If a line in the records below contains the word "SQUARE", copy it out.

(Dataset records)
- - - - - - -
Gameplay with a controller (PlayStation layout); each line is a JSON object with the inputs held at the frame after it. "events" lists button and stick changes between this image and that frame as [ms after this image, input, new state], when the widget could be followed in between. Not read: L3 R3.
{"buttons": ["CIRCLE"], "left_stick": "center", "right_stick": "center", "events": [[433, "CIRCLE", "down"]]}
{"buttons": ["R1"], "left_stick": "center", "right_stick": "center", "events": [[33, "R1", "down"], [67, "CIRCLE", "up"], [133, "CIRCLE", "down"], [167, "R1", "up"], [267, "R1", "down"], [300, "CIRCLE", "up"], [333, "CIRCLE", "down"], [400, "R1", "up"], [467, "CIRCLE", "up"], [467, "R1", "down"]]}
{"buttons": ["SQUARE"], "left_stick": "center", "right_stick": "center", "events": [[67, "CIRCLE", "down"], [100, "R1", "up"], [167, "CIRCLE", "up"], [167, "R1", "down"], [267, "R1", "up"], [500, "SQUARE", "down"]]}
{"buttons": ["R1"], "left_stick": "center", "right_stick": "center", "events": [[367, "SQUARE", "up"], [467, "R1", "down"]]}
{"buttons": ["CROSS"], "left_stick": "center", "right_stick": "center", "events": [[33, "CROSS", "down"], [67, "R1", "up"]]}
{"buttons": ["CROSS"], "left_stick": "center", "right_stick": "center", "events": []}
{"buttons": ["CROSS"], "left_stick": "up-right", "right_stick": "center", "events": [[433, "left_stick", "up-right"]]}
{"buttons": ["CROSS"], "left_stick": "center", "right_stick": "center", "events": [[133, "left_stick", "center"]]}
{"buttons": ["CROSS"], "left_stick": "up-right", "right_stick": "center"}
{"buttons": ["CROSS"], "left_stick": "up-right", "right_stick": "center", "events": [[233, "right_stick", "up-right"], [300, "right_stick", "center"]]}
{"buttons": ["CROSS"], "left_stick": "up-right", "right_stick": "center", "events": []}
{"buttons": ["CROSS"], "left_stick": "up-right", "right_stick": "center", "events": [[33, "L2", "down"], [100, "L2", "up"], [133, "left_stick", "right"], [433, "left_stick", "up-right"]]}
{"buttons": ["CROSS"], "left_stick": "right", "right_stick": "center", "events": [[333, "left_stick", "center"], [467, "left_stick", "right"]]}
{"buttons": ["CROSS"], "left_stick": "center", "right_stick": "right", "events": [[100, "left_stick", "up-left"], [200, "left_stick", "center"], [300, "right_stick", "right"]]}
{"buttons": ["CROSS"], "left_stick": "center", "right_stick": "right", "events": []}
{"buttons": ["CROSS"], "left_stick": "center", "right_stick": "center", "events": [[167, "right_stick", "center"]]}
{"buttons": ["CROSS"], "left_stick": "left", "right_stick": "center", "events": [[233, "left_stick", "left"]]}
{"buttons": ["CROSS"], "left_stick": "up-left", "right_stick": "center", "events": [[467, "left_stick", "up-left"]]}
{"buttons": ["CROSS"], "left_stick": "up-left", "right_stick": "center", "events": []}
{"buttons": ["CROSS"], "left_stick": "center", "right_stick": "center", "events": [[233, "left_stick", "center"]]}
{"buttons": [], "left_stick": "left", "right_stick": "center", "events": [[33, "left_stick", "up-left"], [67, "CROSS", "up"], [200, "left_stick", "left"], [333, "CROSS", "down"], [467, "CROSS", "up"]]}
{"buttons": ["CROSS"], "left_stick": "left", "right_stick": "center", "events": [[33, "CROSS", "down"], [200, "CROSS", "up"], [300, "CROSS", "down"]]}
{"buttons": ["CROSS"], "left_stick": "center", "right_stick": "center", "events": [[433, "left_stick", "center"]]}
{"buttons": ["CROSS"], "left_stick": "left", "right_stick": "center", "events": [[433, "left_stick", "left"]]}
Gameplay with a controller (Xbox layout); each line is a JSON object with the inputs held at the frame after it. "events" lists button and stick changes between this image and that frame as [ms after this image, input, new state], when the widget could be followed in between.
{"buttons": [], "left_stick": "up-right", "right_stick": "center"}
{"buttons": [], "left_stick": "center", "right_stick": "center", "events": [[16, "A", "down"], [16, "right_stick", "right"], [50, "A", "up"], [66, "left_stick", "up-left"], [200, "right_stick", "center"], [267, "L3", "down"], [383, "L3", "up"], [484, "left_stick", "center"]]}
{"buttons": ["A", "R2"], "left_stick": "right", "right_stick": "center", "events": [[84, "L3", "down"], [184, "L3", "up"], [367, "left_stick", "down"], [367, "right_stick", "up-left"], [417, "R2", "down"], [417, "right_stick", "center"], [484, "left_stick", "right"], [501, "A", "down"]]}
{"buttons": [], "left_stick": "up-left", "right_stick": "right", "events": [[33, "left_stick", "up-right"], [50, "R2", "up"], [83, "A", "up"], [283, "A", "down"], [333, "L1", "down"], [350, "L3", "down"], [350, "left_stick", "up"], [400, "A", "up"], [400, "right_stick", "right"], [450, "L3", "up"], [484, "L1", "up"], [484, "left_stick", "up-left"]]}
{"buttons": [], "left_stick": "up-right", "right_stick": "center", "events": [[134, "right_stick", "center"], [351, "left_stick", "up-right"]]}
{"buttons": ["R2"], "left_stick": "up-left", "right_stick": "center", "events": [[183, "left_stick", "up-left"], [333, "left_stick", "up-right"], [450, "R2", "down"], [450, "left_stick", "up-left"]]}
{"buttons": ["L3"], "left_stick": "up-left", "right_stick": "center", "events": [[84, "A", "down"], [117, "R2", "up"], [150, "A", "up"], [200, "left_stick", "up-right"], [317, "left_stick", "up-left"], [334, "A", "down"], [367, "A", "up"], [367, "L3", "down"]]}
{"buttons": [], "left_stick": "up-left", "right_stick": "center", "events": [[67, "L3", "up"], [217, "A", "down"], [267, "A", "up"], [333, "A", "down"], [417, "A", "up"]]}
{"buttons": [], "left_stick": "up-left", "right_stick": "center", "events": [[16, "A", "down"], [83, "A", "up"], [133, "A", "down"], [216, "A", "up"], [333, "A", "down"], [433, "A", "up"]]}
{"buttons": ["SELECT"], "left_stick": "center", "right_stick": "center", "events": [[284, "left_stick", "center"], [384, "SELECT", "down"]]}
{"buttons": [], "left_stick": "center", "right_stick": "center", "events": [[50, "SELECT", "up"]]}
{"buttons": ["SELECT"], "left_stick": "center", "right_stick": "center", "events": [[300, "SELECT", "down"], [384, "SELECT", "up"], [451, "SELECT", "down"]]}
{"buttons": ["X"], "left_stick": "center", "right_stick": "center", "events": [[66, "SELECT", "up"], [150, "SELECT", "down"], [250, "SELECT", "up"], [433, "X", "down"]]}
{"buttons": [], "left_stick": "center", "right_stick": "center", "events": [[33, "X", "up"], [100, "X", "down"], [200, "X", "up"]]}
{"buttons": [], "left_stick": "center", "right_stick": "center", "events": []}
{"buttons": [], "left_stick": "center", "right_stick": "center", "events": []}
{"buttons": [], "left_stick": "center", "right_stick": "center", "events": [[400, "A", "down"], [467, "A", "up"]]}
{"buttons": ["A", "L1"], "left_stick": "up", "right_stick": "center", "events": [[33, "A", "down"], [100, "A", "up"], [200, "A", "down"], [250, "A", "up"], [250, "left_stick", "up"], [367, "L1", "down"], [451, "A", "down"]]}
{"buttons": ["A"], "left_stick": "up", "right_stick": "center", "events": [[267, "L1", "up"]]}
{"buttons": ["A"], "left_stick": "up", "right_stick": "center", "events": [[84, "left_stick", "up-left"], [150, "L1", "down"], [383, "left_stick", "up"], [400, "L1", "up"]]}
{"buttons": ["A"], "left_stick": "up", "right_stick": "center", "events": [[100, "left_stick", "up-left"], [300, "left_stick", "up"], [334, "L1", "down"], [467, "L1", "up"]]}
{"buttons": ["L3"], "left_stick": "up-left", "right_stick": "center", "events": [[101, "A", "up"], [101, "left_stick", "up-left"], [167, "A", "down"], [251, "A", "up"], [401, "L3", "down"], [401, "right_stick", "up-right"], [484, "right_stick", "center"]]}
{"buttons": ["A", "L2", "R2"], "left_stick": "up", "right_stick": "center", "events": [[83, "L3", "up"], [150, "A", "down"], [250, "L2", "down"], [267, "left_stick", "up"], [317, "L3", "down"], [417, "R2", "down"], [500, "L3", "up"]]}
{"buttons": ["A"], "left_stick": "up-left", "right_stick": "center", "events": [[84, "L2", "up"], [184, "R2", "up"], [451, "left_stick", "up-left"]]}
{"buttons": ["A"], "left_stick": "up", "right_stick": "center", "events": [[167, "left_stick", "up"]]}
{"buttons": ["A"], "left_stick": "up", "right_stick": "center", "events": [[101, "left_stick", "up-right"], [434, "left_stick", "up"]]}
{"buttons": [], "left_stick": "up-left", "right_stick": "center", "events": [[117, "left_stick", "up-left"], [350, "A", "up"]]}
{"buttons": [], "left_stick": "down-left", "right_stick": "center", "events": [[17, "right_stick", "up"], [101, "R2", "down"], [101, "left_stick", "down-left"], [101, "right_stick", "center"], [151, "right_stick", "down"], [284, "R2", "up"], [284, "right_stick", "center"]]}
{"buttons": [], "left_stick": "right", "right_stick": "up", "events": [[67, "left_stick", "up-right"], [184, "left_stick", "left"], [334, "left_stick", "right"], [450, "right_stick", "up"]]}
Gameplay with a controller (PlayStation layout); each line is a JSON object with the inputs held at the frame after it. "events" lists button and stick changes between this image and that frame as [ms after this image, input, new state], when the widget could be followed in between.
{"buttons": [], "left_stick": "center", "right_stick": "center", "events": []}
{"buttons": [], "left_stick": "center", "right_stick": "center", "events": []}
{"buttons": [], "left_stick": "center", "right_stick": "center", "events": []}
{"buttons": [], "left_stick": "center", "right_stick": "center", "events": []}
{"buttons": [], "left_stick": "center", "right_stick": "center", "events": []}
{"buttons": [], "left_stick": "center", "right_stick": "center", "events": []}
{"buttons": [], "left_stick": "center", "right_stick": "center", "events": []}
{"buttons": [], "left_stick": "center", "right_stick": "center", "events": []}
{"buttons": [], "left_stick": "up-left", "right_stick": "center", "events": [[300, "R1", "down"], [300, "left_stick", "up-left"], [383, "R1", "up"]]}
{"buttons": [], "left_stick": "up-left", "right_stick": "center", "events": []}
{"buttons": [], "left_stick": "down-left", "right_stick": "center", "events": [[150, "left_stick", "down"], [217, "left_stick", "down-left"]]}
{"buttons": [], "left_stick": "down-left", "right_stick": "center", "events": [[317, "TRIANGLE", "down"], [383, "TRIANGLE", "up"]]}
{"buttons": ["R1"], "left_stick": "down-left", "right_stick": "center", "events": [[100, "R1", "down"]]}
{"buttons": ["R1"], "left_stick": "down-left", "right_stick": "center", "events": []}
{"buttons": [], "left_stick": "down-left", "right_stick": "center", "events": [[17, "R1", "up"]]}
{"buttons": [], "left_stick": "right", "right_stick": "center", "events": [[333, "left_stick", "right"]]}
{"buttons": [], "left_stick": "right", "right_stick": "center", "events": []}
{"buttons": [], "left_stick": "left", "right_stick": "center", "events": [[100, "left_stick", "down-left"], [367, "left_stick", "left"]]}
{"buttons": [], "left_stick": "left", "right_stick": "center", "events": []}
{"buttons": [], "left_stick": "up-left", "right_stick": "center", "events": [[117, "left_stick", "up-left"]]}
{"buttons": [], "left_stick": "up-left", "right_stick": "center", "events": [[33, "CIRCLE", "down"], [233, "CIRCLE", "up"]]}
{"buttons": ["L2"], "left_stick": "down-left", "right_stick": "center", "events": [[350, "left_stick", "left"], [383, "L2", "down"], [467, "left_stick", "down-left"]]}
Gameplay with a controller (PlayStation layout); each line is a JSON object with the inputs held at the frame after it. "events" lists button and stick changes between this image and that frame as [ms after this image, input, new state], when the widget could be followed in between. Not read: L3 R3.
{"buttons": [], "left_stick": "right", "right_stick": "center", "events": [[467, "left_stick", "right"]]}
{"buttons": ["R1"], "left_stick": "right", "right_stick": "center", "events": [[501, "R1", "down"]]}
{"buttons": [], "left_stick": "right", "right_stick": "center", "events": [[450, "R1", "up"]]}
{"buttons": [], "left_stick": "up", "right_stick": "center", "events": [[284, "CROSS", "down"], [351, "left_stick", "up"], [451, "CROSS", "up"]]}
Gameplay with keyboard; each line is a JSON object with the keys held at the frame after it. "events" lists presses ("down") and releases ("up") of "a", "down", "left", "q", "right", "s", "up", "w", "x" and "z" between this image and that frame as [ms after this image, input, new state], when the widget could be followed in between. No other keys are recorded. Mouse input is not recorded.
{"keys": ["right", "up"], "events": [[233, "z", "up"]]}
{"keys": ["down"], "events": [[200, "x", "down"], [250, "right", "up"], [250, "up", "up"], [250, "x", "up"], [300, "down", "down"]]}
- - - - - - -
Solved exercise:
{"buttons": ["SQUARE"], "left_stick": "center", "right_stick": "center", "events": [[67, "CIRCLE", "down"], [100, "R1", "up"], [167, "CIRCLE", "up"], [167, "R1", "down"], [267, "R1", "up"], [500, "SQUARE", "down"]]}
{"buttons": ["R1"], "left_stick": "center", "right_stick": "center", "events": [[367, "SQUARE", "up"], [467, "R1", "down"]]}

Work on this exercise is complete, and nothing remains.